• _What you need to do_
The result should be every line of the listing that holds the word "ledge".

Provided records Block Start

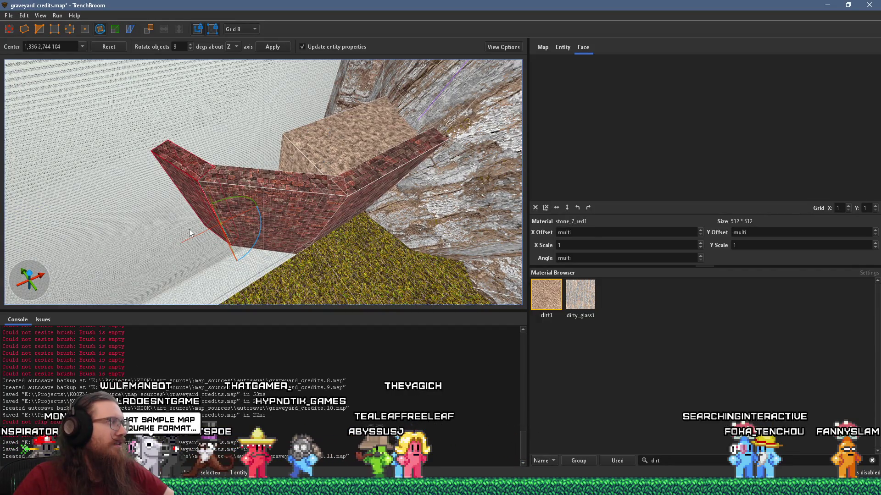
scroll(190, 209, "up", 2)
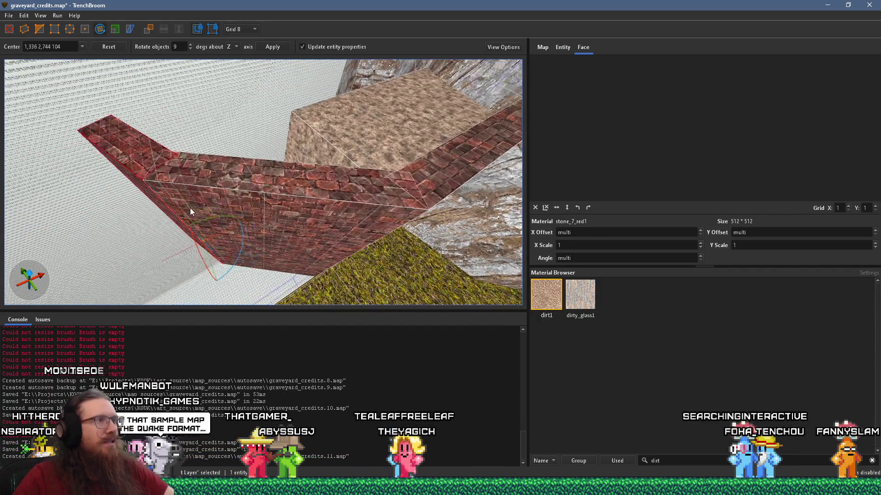
mouse_move(216, 161)
left_mouse_down()
mouse_move(243, 248)
mouse_move(217, 269)
mouse_move(266, 251)
mouse_move(299, 176)
left_mouse_up()
Step: Glance at the reference board, then leave the rotate tool on the angled brick wall
key("alt+Tab")
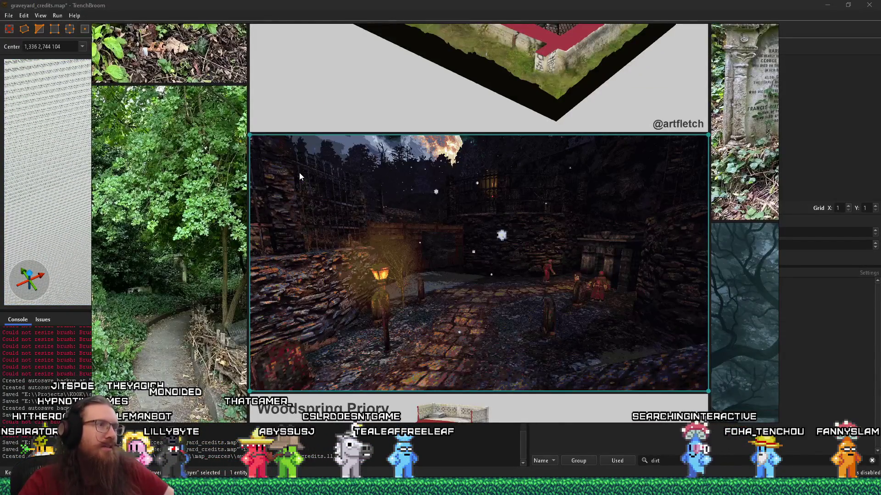
key("alt+Tab")
mouse_move(300, 172)
left_mouse_down()
mouse_move(379, 205)
mouse_move(297, 212)
mouse_move(175, 192)
mouse_move(244, 217)
mouse_move(148, 178)
mouse_move(155, 185)
left_mouse_up()
key("r")
scroll(174, 184, "up", 10)
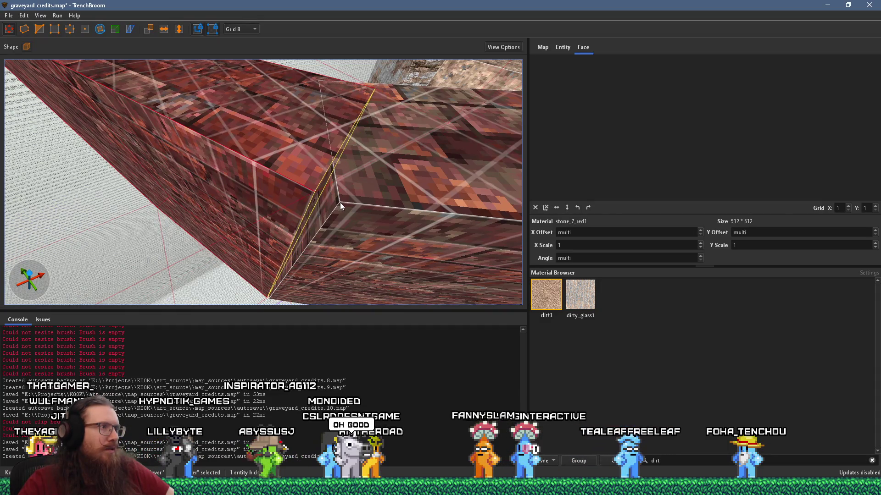
Step: Reshape and delete the ledge's corner brush, then undo both changes to restore it intact
mouse_move(352, 209)
left_mouse_down()
mouse_move(302, 209)
mouse_move(490, 224)
mouse_move(433, 222)
mouse_move(366, 250)
mouse_move(235, 239)
mouse_move(308, 257)
left_mouse_up()
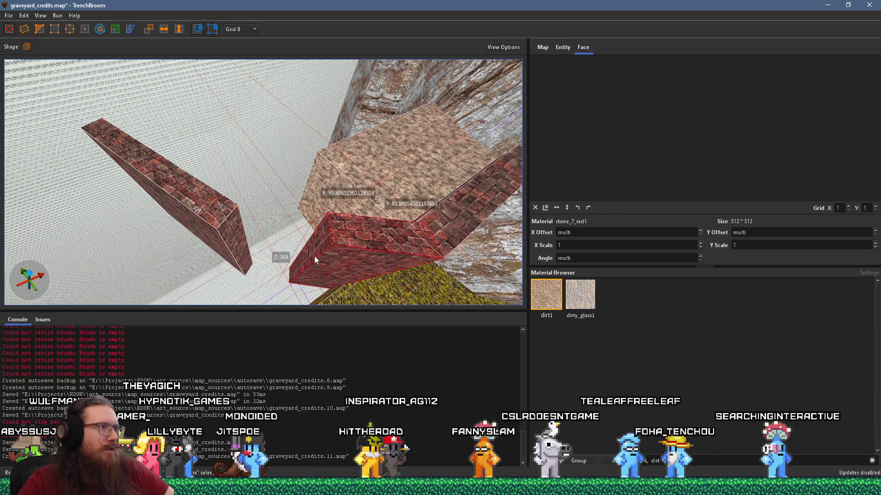
left_click(312, 256, "shift")
left_click(238, 247)
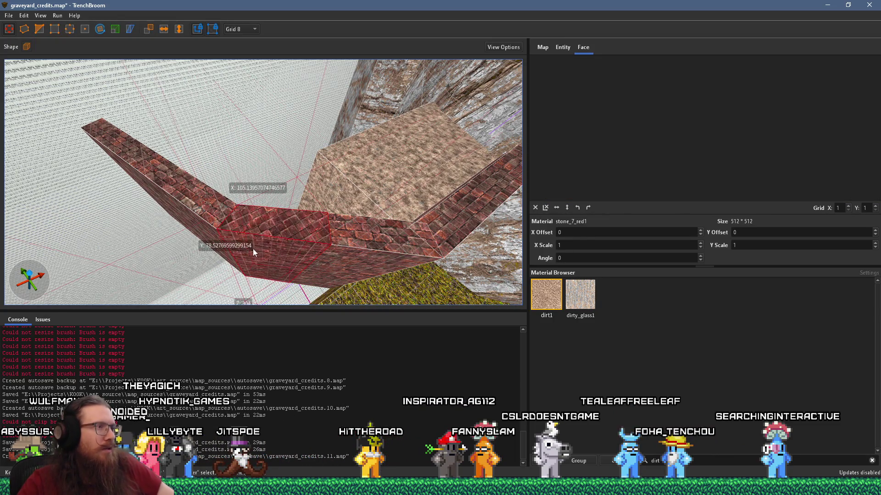
scroll(280, 253, "down", 3)
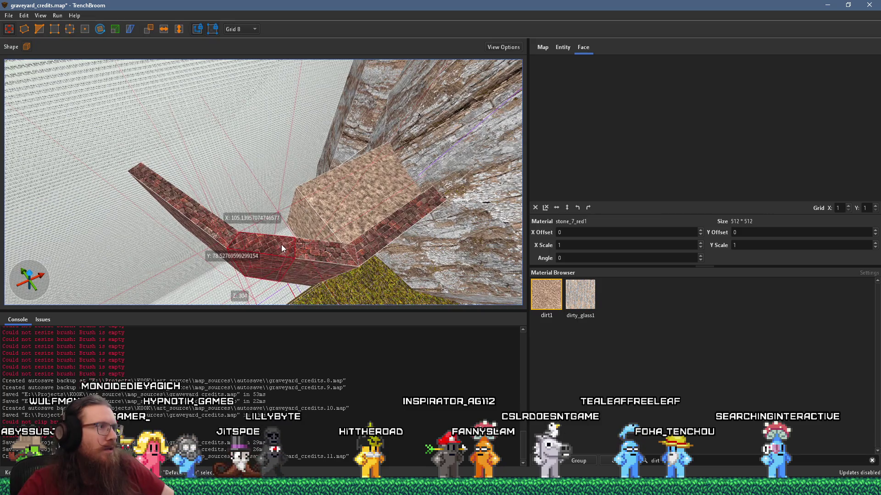
left_click(310, 253, "ctrl")
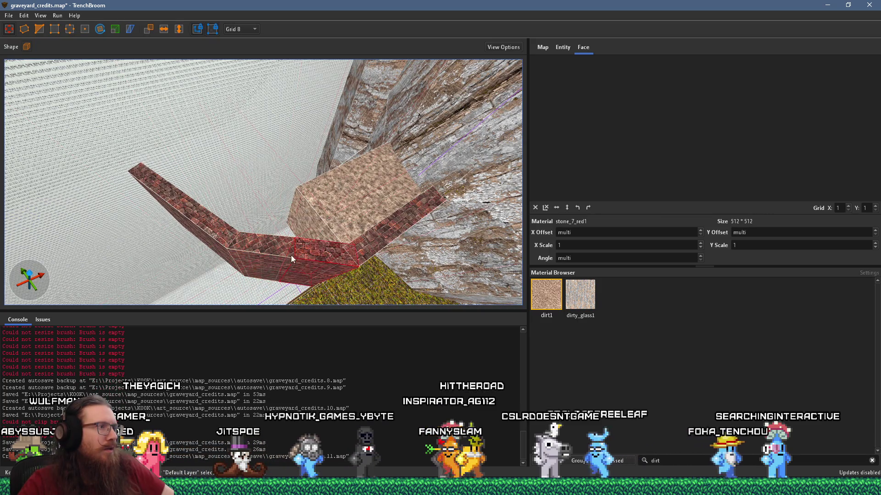
key("Delete")
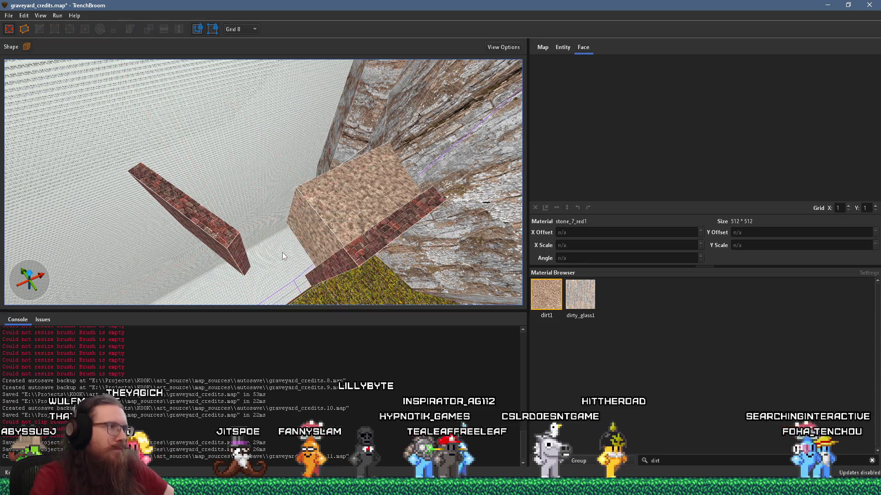
left_click(340, 270, "shift")
key("ctrl+z")
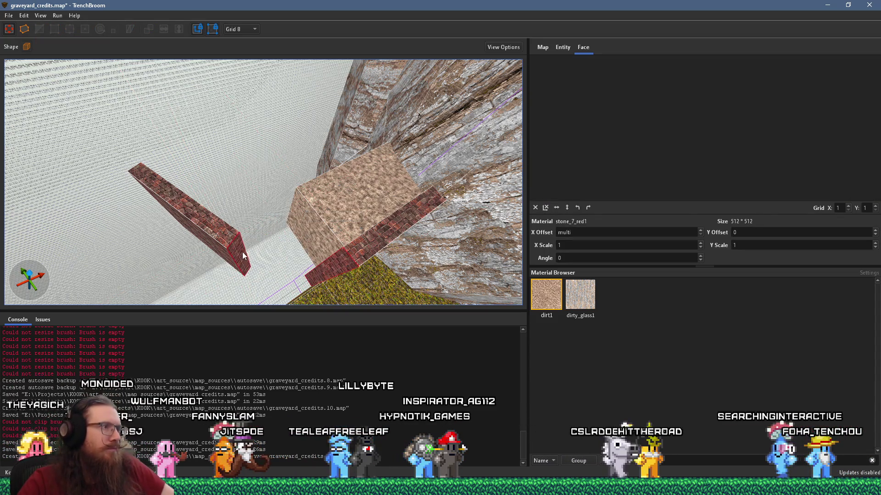
key("ctrl+z")
key("Escape")
Step: Shift the brick texture offset on a stone_7_red1 wall face
scroll(224, 180, "up", 5)
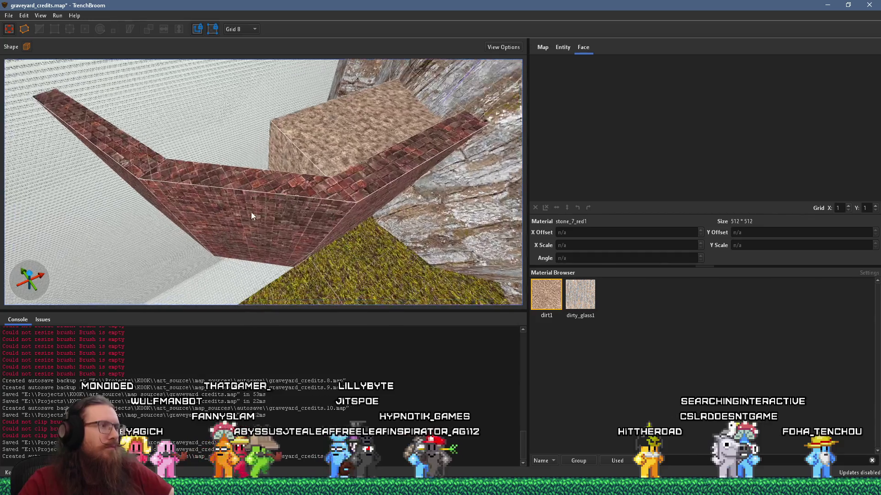
mouse_move(256, 145)
left_mouse_down()
mouse_move(194, 112)
mouse_move(137, 125)
mouse_move(240, 163)
mouse_move(395, 131)
left_mouse_up()
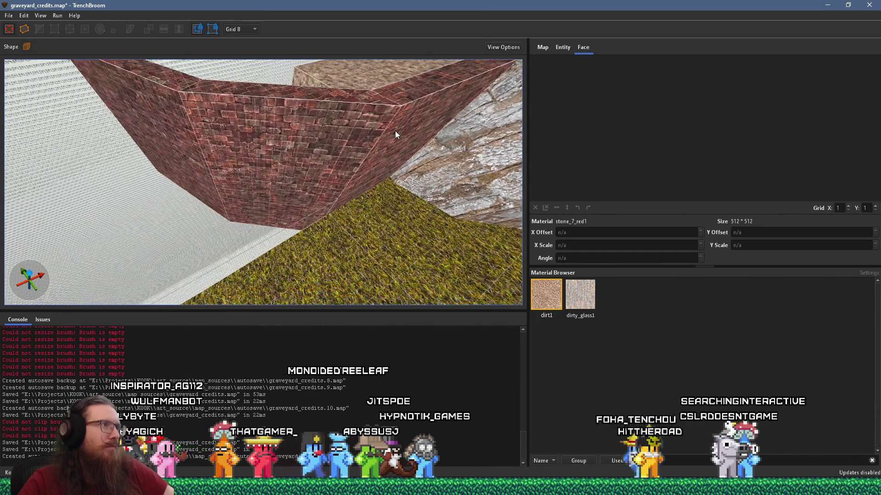
left_click(402, 128, "shift")
mouse_move(289, 95)
left_mouse_down()
mouse_move(259, 126)
mouse_move(267, 191)
mouse_move(260, 143)
mouse_move(167, 197)
mouse_move(221, 210)
mouse_move(86, 169)
mouse_move(262, 281)
mouse_move(302, 257)
left_mouse_up()
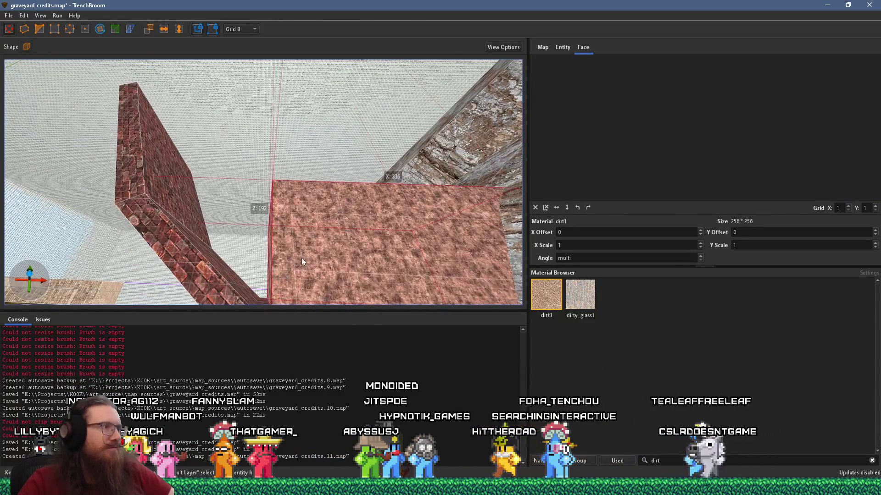
Step: Trim the dirt floor brush so its far edge stops at the brick ledge line
left_click(273, 260)
mouse_move(230, 256)
left_mouse_down()
mouse_move(127, 240)
mouse_move(224, 155)
mouse_move(226, 93)
mouse_move(265, 188)
mouse_move(92, 121)
mouse_move(202, 173)
mouse_move(489, 203)
left_mouse_up()
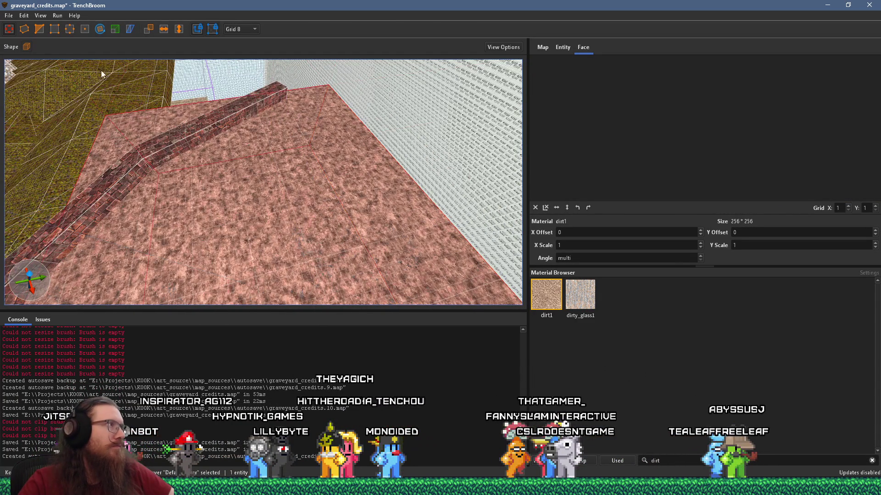
left_click_drag(60, 64, 169, 80)
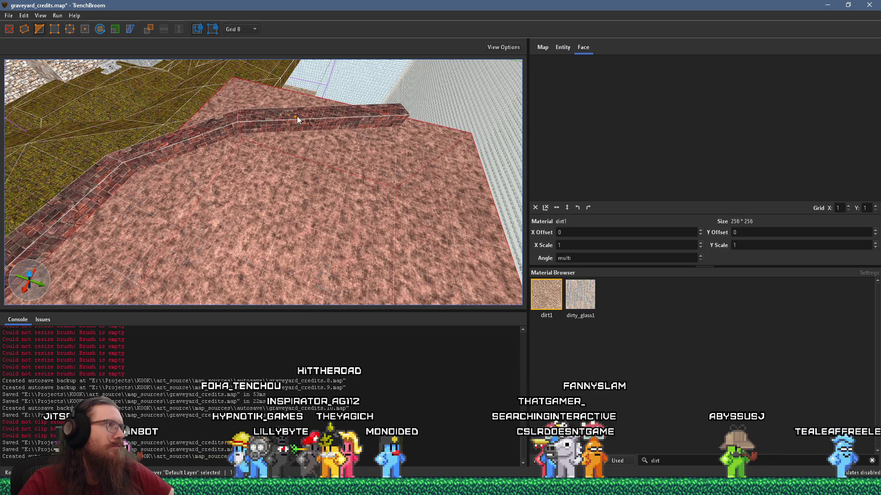
key("ctrl+z")
key("ctrl+z")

Provided records Block End

• _Expected answer_
Step: Reshape and delete the ledge's corner brush, then undo both changes to restore it intact
Step: Trim the dirt floor brush so its far edge stops at the brick ledge line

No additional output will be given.